A Hierarchical Event-based Memory-enhanced LLM (HEM-LLM) is proposed for better understanding of long videos by designing a novel adaptive sequence segmentation scheme to divide multiple events within long videos.

Abstract

Recently, integrating visual foundation models into large language models (LLMs) to form video understanding systems has attracted widespread attention. Most of the existing models compress diverse semantic information within the whole video and feed it into LLMs for content comprehension. While this method excels in short video understanding, it may result in a blend of multiple event information in long videos due to coarse compression, which causes information redundancy. Consequently, the semantics of key events might be obscured within the vast information that hinders the model's understanding capabilities. To address this issue, we propose a Hierarchical Event-based Memory-enhanced LLM (HEM-LLM) for better understanding of long videos. Firstly, we design a novel adaptive sequence segmentation scheme to divide multiple events within long videos.
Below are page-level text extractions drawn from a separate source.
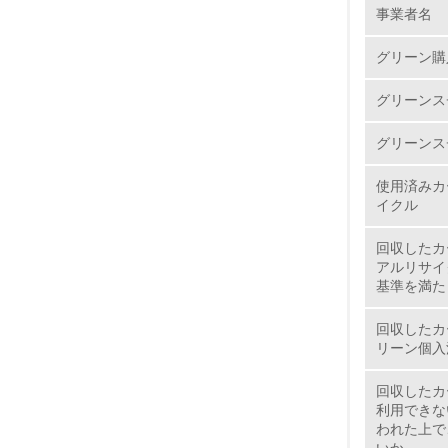
事業者名
No.
グリーン購
グリーンス
1.
グリーンス
2.
使用済みカ
イクル
3.
回収したカ
4.
アルリサイ
基準を満た
回収したカ
リーン個入
5.
回収したカ
6.
利用できな
われた上で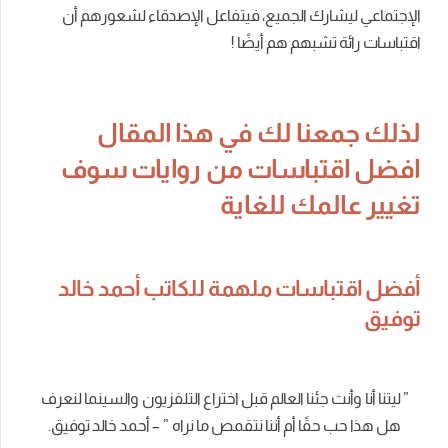
الإجتماعي ليشارك الجميع، فيتفاعل الإصدقاء لشعورهم أن
اقتباسات رائة تشبهم هم أيضًا !
لذلك جمعنا لك في هذا المقال
افضل اقتباسات من روايات سوف
تغيير عالمك للغاية
أفضل اقتباسات ملهمة للكاتب أحمد خالد
توفيق
”
ليتنا أنا وأنت جئنا العالم قبل اختراع التلفزيون والسينما لنعرف
هل هذا حب حقًا أم أننا نتقمص ما نراه ” – أحمد خالد توفيق.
In this way, we can perform individual memory modeling for each event to establish intra-event contextual connections, thereby reducing information redundancy. Secondly, while modeling current event, we compress and inject the information of the previous event to enhance the long-term inter-event dependencies in videos. Finally, we perform extensive experiments on various video understanding tasks and the results show that our model achieves state-of-the-art performances.
Paper Structure (22 sections, 12 equations, 8 figures, 8 tables, 2 algorithms)
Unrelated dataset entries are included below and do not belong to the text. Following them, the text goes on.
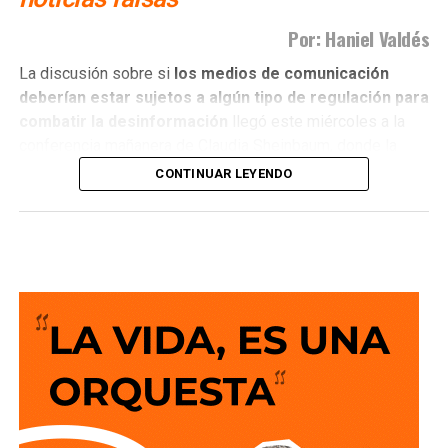
Por: Haniel Valdés
La discusión sobre si
los medios de comunicación
deberían estar sujetos a algún tipo de regulación para
combatir la desinformación
llegó este miércoles a la
conferencia mañanera de Claudia Sheinbaum, donde la
presidenta hizo un llamado a que quienes ejercen el
CONTINUAR LEYENDO
periodismo actúen con ética y apego a la verdad.
El planteamiento abrió nuevamente un debate que no es
nuevo, pero que sigue generando posiciones encontradas:
¿cómo combatir la circulación de noticias falsas y la
desinformación sin convertir una regulación de los
medios en una herramienta para limitar la libertad de
expresión?
En ese contexto, la senadora Ruth González fue
cuestionada sobre si consideraba necesaria alguna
This paper contains 22 sections, 12 equations, 8 figures, 8 tables, 2 algorithms.

Figures (8)

  • Figure 1: (a) Overview of the HEM-LLM. We first sequentially sample video frames and perform adaptive sequence segmentation to divide them into individual events. Then, we introduce local memory and global memory to model the temporal context for both intra-event and inter-event scenarios. In this way, the HEM-LLM can progressively mine video semantic information at multiple granularities to enhance multimodal understanding capabilities. Finally, we employ Q-Former to integrate and compress the visual tokens of each event, concatenate them, and form event-based visual tokens to be fed into the LLMs for text generation. (b) Adaptive Sequence Segmentation. To effectively and efficiently perform event-based adaptive segmentation, we proceed in three steps: (i) we establish pairwise adjacent frame pairs; (ii) we compute their token-level cosine similarities and select the minimum K-1 points as segmentation points; (iii) We split the video at the segmentation points to form K events.
  • Figure 2: The study on the number of event segments. The $Mean$ represents the average of Top-1 and Top-5 accuracy.
  • Figure 3: Two cases of event segmentation on the Breakfast.
  • Figure 4: Qualitative analysis of video question answering on MovieChat-1K.
  • Figure 5: The study on the number of event segments. The $Mean$ represents the average of Top-1 and Top-5 accuracy.